The second stage is anorectic; ends with a weight loss of 25-50% of the initial body weight and is represented by a wide clinical symptomatology, secondary somatic disorders, changes in the endocrine system. Symptoms of anorexia for this period are as follows: patients dissimulate their disease, claim that they have no appetite, but when they are examined psychologically they demonstrate a high nutritional requirement; they have no true anorexia. They limit themselves in eating, use intense physical activity. 50-60% of patients do not withstand hunger and resort to vomiting after eating, in some patients, vomiting is associated with emerging bouts of bulimia. Vomiting is initially accompanied by unpleasant vegetative manifestations, however it quickly becomes habitual. After it and rinsing the stomach with a lot of water there is a feeling of lightness, pleasure from "purity". Patients also use passive methods of weight loss - taking diuretics and laxatives. Almost all of them have amenorrhea at this stage: there are such symptoms of anorexia as bradycardia, hypotension. At the same time, high motor activity remains. There are hypothermia, chilliness, dry skin, alopecia, constipation, swelling.

Symptoms of an anorexia of the cachectic period

Weight loss of more than 50% of the initial body weight leads to cachexia, and in the absence of medical assistance, a cachectic stage develops. Patients completely lose critical attitude to their condition, subcutaneous fat is absent, hypertrichosis, dry skin, edema, trophic changes, bradycardia, hypotension, pronounced electrolyte imbalance are noted. These symptoms of anorexia without therapeutic intervention lead to death.

Symptoms of anorexia are determined by the presence of dysmorphophobic experiences (mainly this amounts to conviction of excessive fullness), fear of possible obesity, expressed aspiration to lose weight. There is a behavior aimed at loss of body weight in the form of self-limitation in nutrition with periods of deliberate fasting, intensification of physical activity, intake of laxatives, self-induced vomiting. As a rule, intensive weight loss is noted with loss of not less than 15% of body weight, there is no menstrual cycle. Amenorrhea can be accompanied by significant weight loss, but 25% of women are preceded by it.
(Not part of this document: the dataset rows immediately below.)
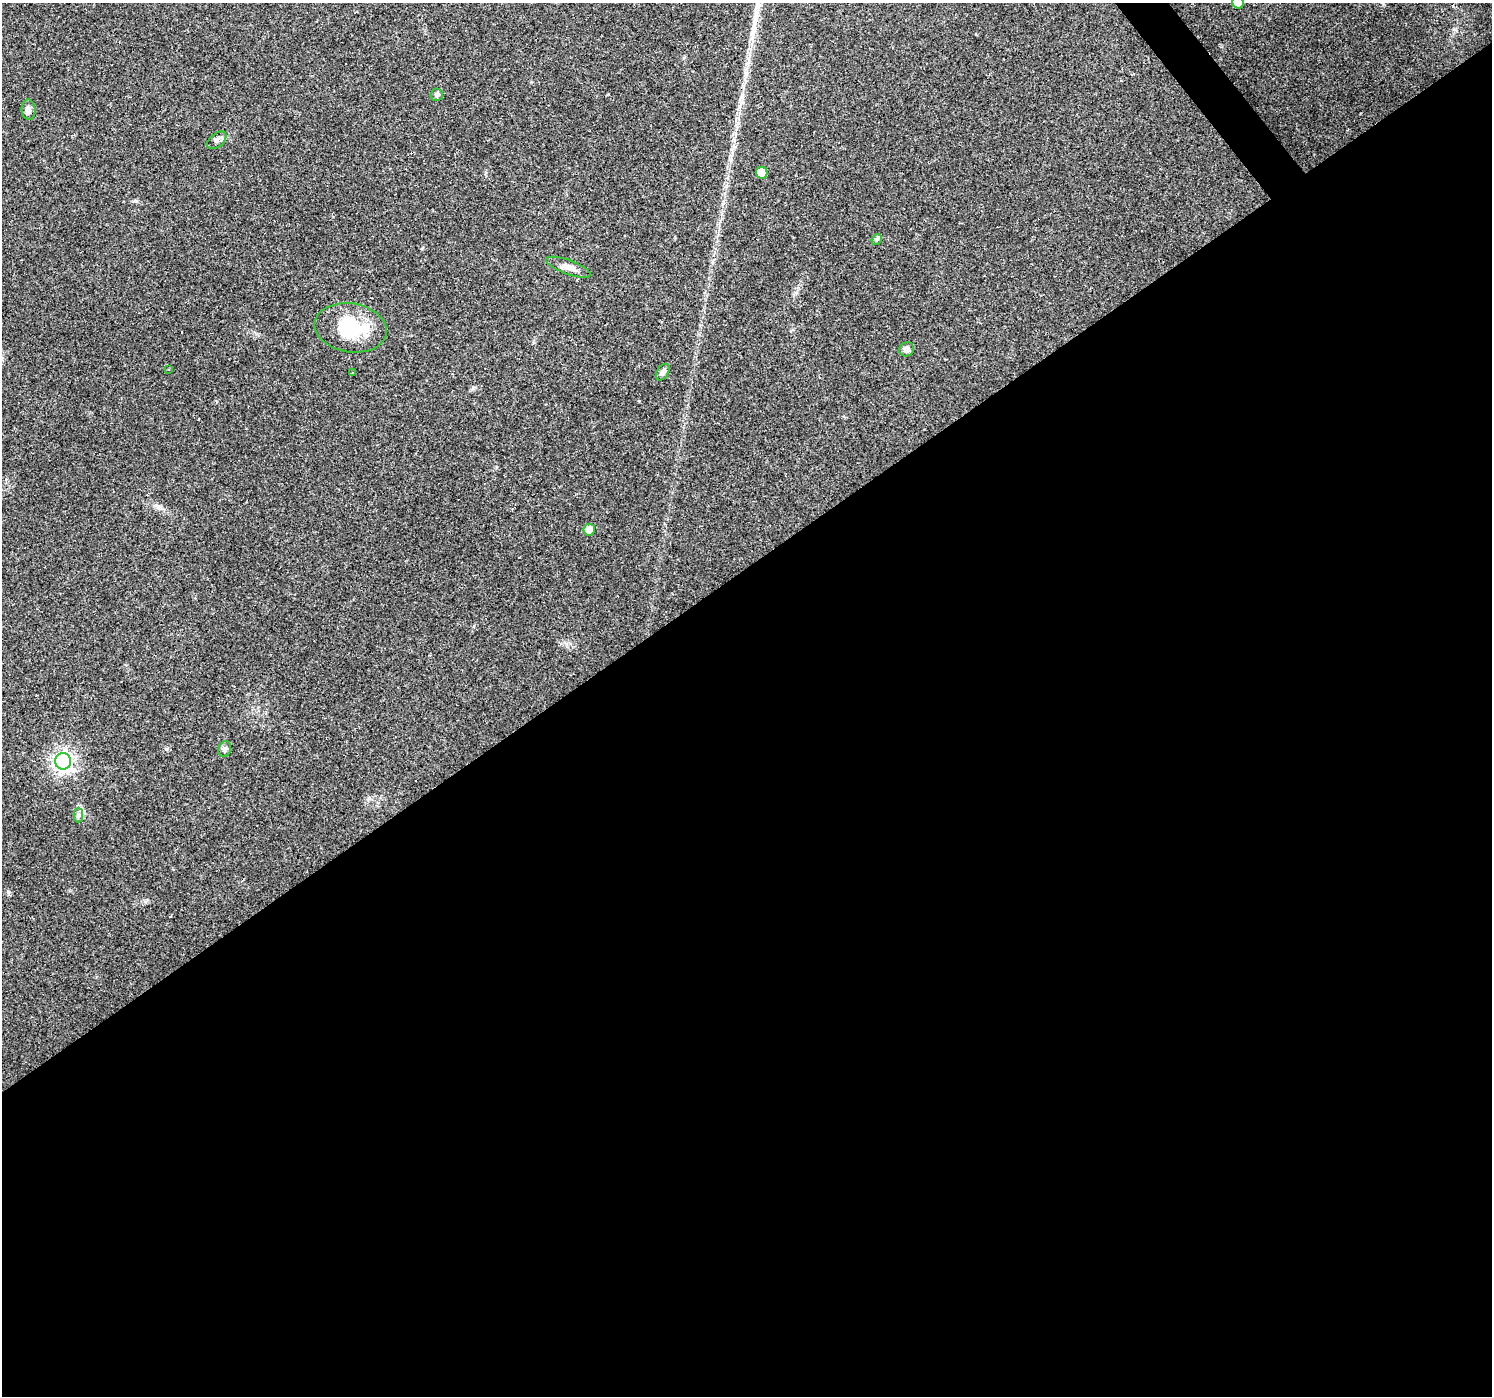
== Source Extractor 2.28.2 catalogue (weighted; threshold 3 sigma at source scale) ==
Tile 15 of 4 x 4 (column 3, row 4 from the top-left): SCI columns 2981-4470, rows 130-1523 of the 5961 x 5898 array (HDU 1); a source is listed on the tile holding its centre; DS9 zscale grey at full resolution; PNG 1494 x 1398 px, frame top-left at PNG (2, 3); each listed source drawn as its Kron ellipse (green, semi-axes under 4 px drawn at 4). Shown black and unused: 60% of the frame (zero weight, under 3 of 4 exposures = <1% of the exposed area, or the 3 px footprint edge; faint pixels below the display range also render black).
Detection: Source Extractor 2.28.2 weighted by HDU 2 'WHT'; one run over the whole footprint, this tile lists its part. Background 0.0723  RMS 0.0043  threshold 0.0195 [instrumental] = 3 sigma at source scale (4.5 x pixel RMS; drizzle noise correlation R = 1.50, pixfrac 1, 0.0396/0.0396 arcsec/px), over >= 5 px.
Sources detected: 24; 8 cosmic-ray / hot-pixel residue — neither listed nor drawn; the other 16 listed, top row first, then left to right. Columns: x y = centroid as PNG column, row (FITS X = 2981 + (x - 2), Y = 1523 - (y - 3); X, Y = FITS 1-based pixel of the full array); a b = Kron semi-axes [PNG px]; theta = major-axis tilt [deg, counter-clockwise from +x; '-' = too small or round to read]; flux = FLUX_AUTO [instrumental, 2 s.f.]
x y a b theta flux
1238 3 6 5 - 4.6
437 95 6 6 - 1.2
28 110 10 7 -84 1.6
217 140 11 6 39 1.6
762 173 6 6 - 8.2
877 239 6 4 45 0.64
568 267 23 7 -20 3.3
350 328 36 24 -9 24
906 349 7 7 - 1.8
169 369 3 2 - 0.6
663 372 9 5 56 1.7
353 373 3 3 - 1
589 530 6 5 - 5
225 749 8 6 68 1.3
63 761 8 8 - 200
78 815 7 5 89 1.1
Isophote crosses this tile's border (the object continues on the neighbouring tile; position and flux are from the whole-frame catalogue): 1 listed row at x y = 1238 3
Unlisted compact peaks at least as high as the median listed source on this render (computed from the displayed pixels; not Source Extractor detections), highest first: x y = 136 201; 166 749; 158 507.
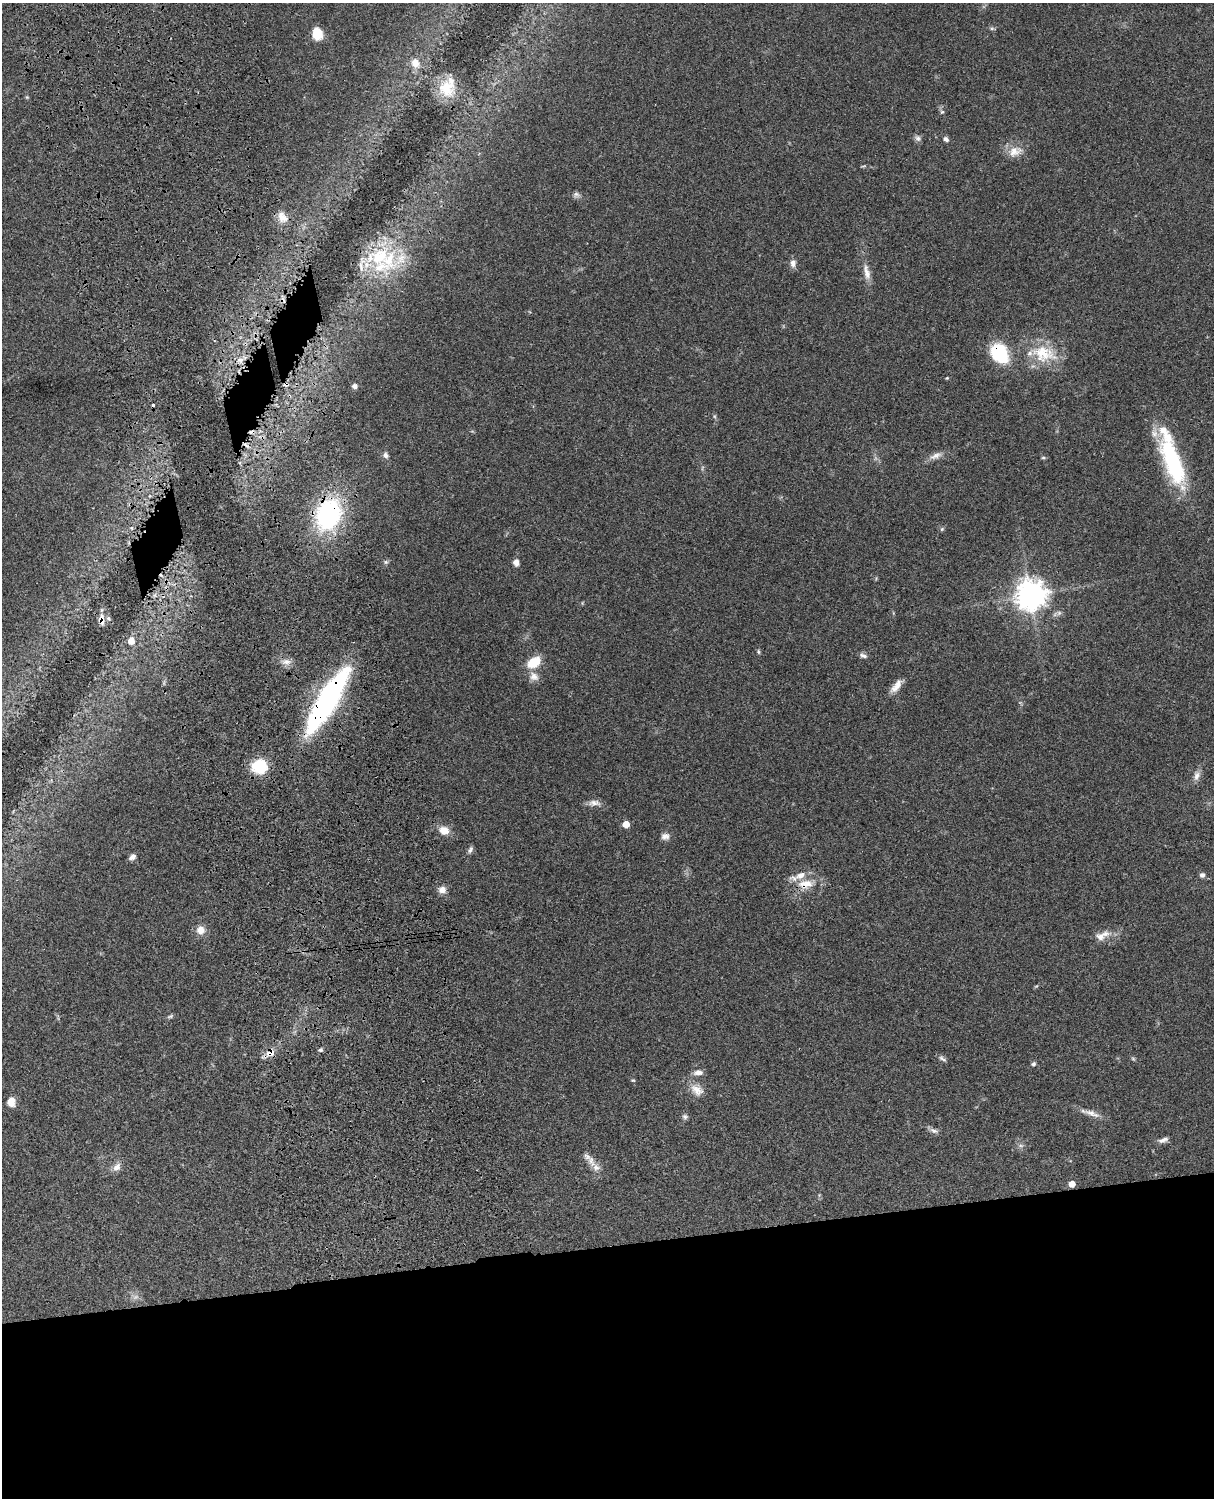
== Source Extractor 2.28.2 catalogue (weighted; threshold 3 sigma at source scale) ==
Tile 11 of 4 x 3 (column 3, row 3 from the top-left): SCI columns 2547-3758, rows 276-1771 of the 5090 x 4927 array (HDU 1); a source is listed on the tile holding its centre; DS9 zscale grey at full resolution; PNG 1216 x 1500 px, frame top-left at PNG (2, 3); no overlay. Shown black and unused: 18% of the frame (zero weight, under 3 of 4 exposures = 6% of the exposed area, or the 3 px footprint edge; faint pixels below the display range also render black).
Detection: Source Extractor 2.28.2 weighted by HDU 2 'WHT'; one run over the whole footprint, this tile lists its part. Background 0.0768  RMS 0.0059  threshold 0.0265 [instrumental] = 3 sigma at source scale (4.5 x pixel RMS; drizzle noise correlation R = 1.50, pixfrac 1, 0.05/0.05 arcsec/px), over >= 5 px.
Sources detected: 81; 1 too faint to see at this stretch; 3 cosmic-ray / hot-pixel residue — not listed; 8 inside a brighter listed object's ellipse — not listed separately; the other 69 listed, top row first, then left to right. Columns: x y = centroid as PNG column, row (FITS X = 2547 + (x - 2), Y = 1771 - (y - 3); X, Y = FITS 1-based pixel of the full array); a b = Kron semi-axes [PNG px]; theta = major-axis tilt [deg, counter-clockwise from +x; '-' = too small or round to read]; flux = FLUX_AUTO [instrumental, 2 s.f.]
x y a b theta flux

Primary somatic or endocrine pathology is not detected. During the period of the syndrome of anorexia nervosa, the body mass deficit with pronounced cachexia is 30-50% and more from the body weight to the disease. In the dynamics of the syndrome, four stages are distinguished:

  1. primary, initial;
  2. anorectic;
  3. cachectic;
  4. stage of reduction of anorexia nervosa.

Symptoms of anorexia are often combined with a bulimia nervosa syndrome. The disease usually begins at the age of 14-20 years. The young are very rare. Significant weight loss, as a rule, leads to the development of secondary somatoendocrine shifts.